There is a lot of mystery surrounding the mortgage financing world. With many different loan types and mortgage providers, it becomes difficult to know where to start. We are going to analyze, and break down, one of the most common loan types available, the FHA loan.

FHA Loan Basics

Before we talk about specifics, including pros and cons of using the FHA loan, lets explain the history behind it. FHA is the acronym for the Federal Housing Authority. The FHA was formed in 1934 during the Great Depression. This was done to spur home construction, reduce unemployment and increase the availability of loans to people.

Over the years the FHA has taken on many roles but at its core has kept the mission to keep housing affordable and achievable by all. They do this by giving low down payment loan options to those that can't afford other loan types with higher down payments. Traditionally the FHA loan offers a 3.5% down payment while most others offer 5% and more. This truly opened the doors to more people attaining their goals of home ownership, especially because this loan is available for single-family homes, condos and multi-family up to a fourplex.

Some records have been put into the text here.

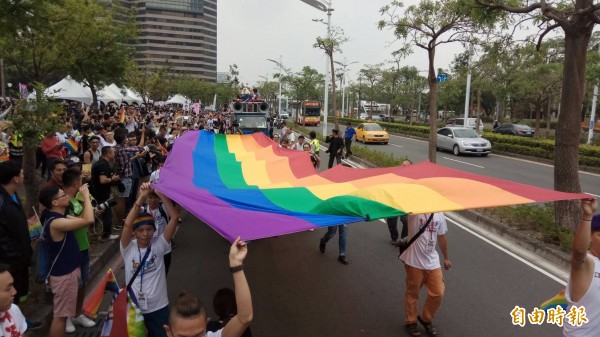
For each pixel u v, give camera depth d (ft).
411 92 172.24
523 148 75.77
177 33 404.57
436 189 15.12
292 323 17.38
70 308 14.75
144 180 37.76
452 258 25.29
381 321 17.60
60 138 38.04
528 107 153.17
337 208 13.11
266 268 23.58
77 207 16.76
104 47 72.90
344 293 20.33
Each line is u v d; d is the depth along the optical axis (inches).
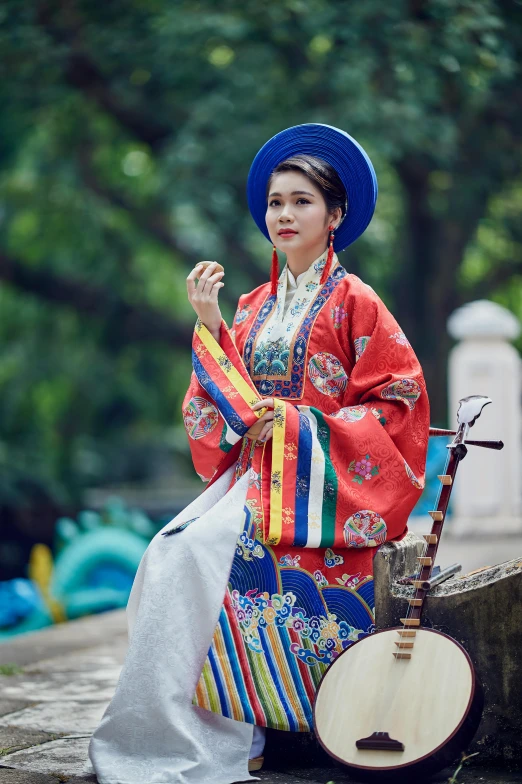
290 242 160.7
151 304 795.4
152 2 546.0
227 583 146.1
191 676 140.9
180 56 533.3
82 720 183.8
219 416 159.2
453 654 137.5
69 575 390.9
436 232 665.0
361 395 155.4
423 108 488.1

The FHA doesn't actually write any loans, they leave that to mortgage providers. The FHA just guarantees the loans themselves to the loan providers. For example, you could go to banks such as Wells Fargo, Key Bank, Alaska USA or any slough of local banks or credit unions to apply for a FHA home loan. When those institutions give you a loan, it's the bank who writes the loan and the FHA guarantees the bank that it will be paid.

The FHA does add extra monthly fees, in addition to the loan payment, that exist as mortgage insurance. This fee is what helps the FHA guarantee the loan to your lender. This extra fee can add quite a bit to your monthly payment, so always check with your mortgage provider to see what your best options are. This extra fee can be removed from your loan once you put 20% equity into your home.

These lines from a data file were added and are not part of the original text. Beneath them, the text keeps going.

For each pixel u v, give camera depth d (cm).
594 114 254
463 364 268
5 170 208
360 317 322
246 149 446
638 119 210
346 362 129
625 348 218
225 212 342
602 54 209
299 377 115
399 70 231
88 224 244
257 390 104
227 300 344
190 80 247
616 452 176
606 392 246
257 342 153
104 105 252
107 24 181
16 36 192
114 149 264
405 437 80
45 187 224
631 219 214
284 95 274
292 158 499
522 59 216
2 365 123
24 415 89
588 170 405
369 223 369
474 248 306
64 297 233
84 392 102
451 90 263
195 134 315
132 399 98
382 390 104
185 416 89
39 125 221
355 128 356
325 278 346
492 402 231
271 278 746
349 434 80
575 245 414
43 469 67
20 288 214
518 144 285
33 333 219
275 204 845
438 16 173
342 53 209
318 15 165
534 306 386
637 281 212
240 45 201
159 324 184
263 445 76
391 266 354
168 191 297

There are quite a bit of special circumstances that people may qualify for, so it’s important to check with your mortgage provider to see if you qualify. For example, for people who may not have enough for a down payment, there are certain federal down payment grants that you may qualify for to cover that cost.

Additionally, there are also programs available to help people fix up a home. These are not always offered and more difficult to qualify for. However, if approved, you would take a out a loan for more than the purchase price and use the extra money to pay a contractor to complete the repairs or updates. The banks can’t lend you any more money then what the home will appraise for after the repairs, so you have to purchase an undervalued home to utilize this loan.  

Lastly, keep in mind that there are some cons to using the FHA loan. With such a small down payment, it may be difficult to sell your home at a profit within the first several years. When selling a home it is typical for the seller to pay 6% to 8% in fees. This money goes to title companies, closing costs, repairs, and real estate agent commissions. I typically recommend looking at differing loan types, renting out your property or staying longer in the home, if you plan on moving within a couple of years of your purchase.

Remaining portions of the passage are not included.